REQUIREMENT
All lines from the one containing "mācību plānam. Būtiski, ka" down to the final line of the entries below: return them exactly.

Segment Start: INPUT DATA

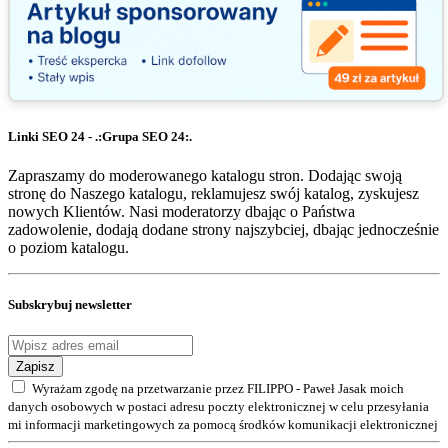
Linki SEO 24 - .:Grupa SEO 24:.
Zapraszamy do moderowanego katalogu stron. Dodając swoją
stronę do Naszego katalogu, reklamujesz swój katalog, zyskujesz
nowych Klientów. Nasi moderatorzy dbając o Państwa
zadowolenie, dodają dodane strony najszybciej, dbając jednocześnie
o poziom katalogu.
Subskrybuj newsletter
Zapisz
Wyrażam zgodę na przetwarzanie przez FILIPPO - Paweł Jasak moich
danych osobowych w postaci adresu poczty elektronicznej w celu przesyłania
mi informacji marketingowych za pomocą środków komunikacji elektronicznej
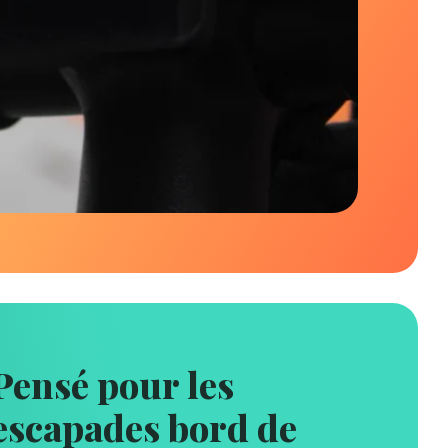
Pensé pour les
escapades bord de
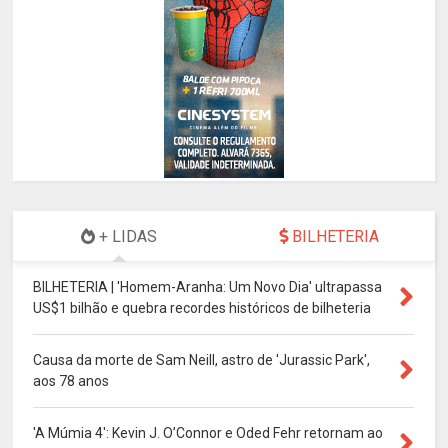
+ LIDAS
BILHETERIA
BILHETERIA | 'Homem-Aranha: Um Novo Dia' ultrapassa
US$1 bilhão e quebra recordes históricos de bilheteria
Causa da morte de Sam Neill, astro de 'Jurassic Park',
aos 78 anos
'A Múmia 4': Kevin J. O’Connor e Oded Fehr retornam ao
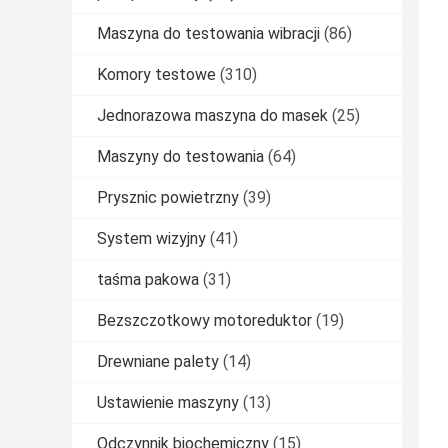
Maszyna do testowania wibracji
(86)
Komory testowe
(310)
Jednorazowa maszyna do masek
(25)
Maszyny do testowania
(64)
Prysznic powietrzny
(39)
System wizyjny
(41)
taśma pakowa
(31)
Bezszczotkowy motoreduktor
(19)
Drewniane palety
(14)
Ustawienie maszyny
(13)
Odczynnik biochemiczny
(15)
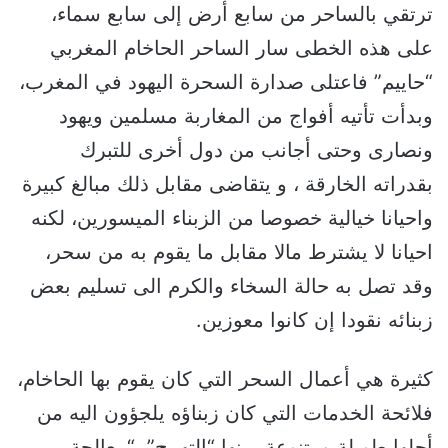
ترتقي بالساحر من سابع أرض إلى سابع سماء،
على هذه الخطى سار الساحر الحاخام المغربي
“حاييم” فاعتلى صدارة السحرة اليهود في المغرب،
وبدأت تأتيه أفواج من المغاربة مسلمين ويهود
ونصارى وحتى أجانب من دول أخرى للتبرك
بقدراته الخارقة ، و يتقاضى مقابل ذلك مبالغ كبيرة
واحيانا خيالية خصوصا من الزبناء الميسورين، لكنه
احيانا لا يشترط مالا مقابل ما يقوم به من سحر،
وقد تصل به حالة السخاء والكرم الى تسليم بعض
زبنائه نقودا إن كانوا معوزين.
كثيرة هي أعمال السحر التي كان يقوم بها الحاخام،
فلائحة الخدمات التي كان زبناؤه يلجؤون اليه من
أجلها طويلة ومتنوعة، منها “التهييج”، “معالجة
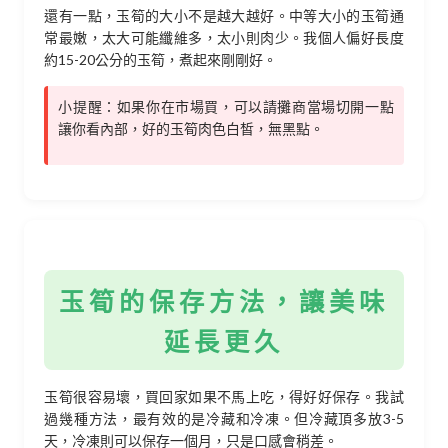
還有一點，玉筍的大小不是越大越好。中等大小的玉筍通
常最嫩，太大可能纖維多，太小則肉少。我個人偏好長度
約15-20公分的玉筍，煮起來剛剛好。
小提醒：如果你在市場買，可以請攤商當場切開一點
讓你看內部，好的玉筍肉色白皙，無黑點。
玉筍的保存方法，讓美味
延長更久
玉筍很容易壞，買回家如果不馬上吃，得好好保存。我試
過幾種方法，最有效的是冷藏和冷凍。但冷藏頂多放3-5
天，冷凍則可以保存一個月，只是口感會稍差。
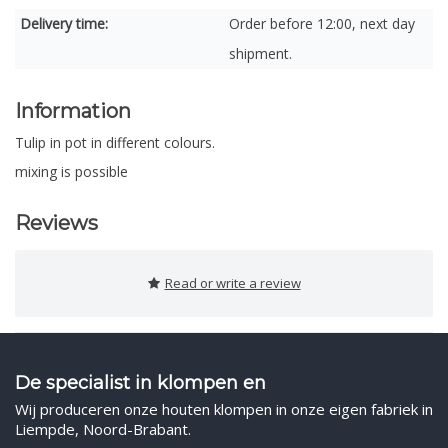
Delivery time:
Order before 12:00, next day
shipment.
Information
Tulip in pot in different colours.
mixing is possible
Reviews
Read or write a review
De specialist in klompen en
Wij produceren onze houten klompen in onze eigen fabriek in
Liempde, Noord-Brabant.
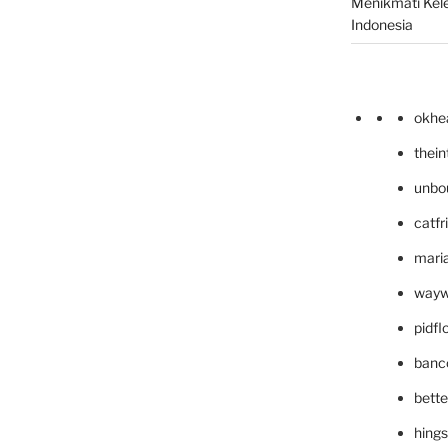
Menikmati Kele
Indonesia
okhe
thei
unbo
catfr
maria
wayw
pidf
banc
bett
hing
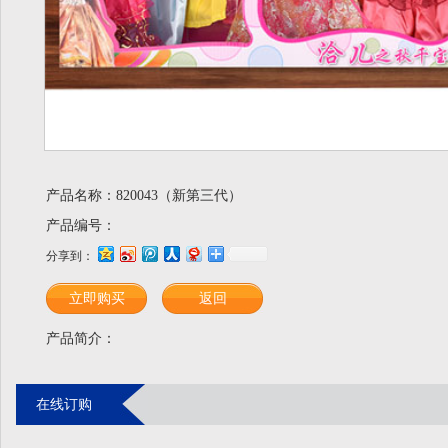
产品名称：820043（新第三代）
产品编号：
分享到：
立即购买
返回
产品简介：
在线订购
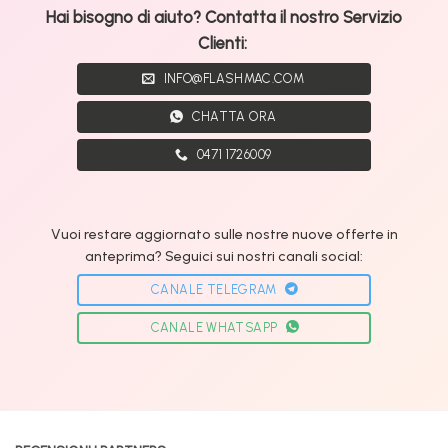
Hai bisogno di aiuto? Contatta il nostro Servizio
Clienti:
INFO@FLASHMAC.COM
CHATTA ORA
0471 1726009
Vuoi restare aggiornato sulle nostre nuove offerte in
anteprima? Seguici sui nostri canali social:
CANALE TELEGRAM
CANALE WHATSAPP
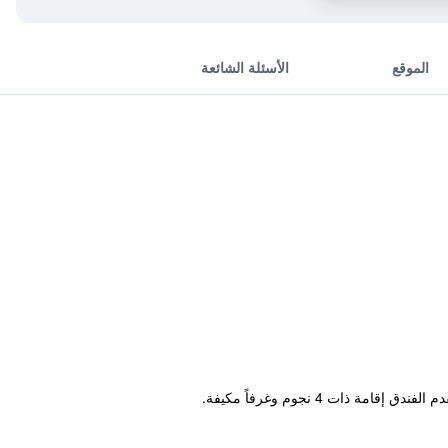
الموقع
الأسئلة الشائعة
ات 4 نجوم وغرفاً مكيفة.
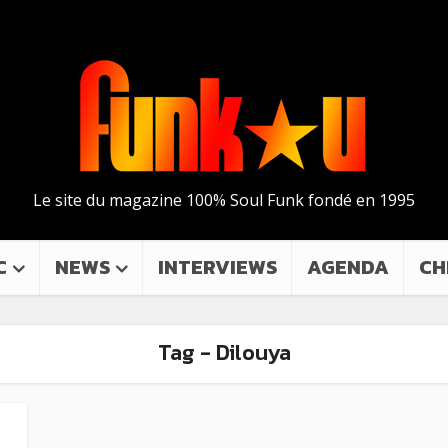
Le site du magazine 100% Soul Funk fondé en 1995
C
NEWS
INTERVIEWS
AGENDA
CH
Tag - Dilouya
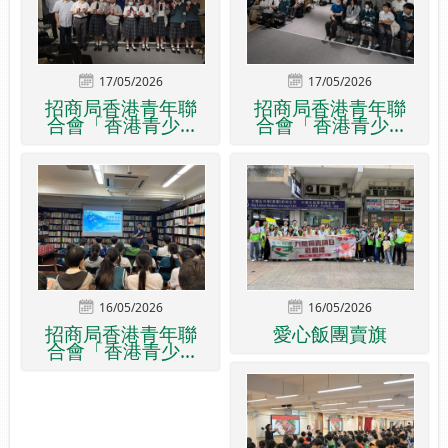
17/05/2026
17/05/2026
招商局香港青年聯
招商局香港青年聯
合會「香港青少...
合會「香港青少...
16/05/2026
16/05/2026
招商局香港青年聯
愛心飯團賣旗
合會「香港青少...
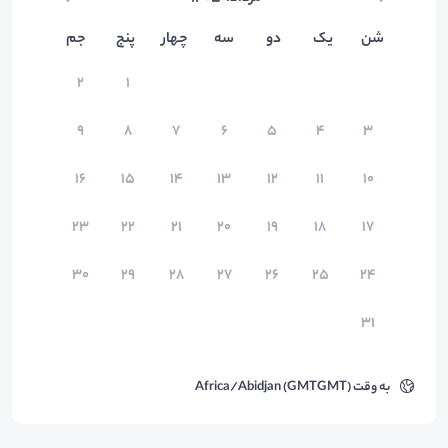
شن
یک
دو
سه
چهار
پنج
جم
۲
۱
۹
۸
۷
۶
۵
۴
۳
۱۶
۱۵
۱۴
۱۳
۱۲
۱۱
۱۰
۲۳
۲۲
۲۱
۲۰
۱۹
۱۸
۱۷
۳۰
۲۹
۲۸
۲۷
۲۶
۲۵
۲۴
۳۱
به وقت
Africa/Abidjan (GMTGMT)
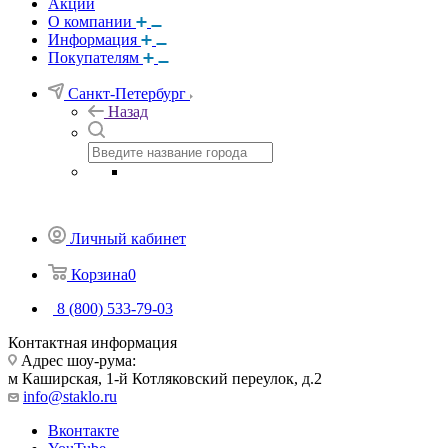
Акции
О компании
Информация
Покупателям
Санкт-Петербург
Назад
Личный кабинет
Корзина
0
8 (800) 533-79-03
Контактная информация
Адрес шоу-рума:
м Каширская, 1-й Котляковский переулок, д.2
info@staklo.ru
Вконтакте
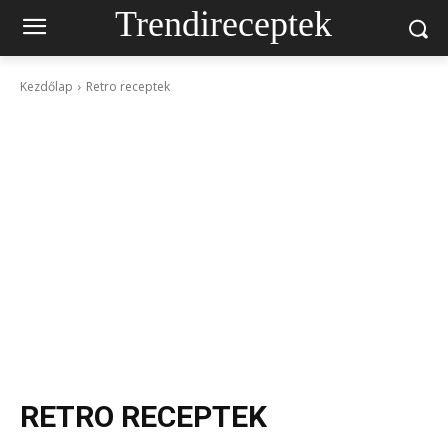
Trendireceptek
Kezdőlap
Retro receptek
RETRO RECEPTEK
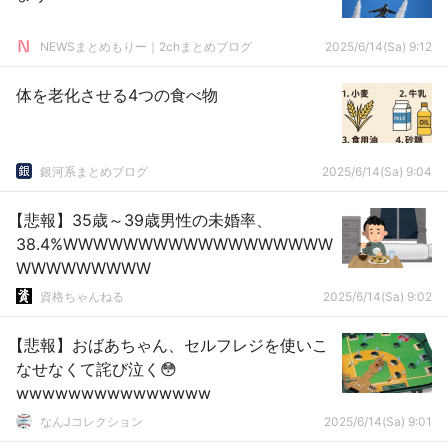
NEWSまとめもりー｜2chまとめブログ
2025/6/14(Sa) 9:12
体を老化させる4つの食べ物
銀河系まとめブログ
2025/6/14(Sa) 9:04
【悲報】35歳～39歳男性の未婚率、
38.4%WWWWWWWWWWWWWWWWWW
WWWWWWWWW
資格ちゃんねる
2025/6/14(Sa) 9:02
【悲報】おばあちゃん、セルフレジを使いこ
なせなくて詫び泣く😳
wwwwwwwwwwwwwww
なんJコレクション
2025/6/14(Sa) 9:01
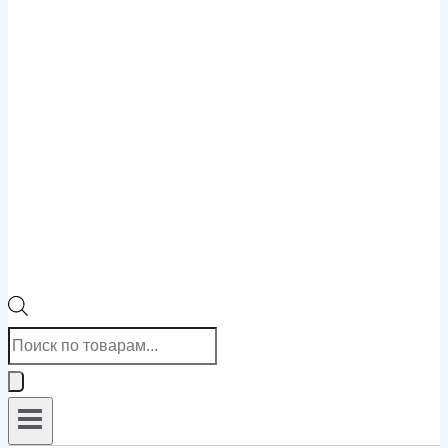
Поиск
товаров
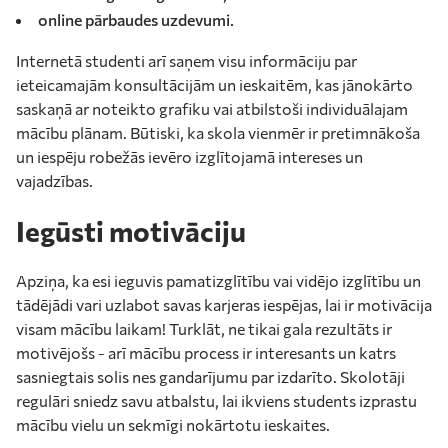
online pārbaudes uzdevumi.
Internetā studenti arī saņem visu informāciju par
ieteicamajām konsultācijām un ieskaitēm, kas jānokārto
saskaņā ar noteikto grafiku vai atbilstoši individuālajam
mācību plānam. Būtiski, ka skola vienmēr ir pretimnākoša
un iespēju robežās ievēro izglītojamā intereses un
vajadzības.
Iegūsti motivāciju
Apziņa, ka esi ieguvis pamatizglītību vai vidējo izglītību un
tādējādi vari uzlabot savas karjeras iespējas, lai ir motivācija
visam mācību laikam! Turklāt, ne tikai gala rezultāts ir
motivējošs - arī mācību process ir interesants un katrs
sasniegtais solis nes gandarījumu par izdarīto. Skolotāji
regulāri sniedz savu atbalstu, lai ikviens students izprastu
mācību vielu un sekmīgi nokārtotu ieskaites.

Segment End: INPUT DATA

EXERCISE OUTPUT
mācību plānam. Būtiski, ka skola vienmēr ir pretimnākoša
un iespēju robežās ievēro izglītojamā intereses un
vajadzības.
Iegūsti motivāciju
Apziņa, ka esi ieguvis pamatizglītību vai vidējo izglītību un
tādējādi vari uzlabot savas karjeras iespējas, lai ir motivācija
visam mācību laikam! Turklāt, ne tikai gala rezultāts ir
motivējošs - arī mācību process ir interesants un katrs
sasniegtais solis nes gandarījumu par izdarīto. Skolotāji
regulāri sniedz savu atbalstu, lai ikviens students izprastu
mācību vielu un sekmīgi nokārtotu ieskaites.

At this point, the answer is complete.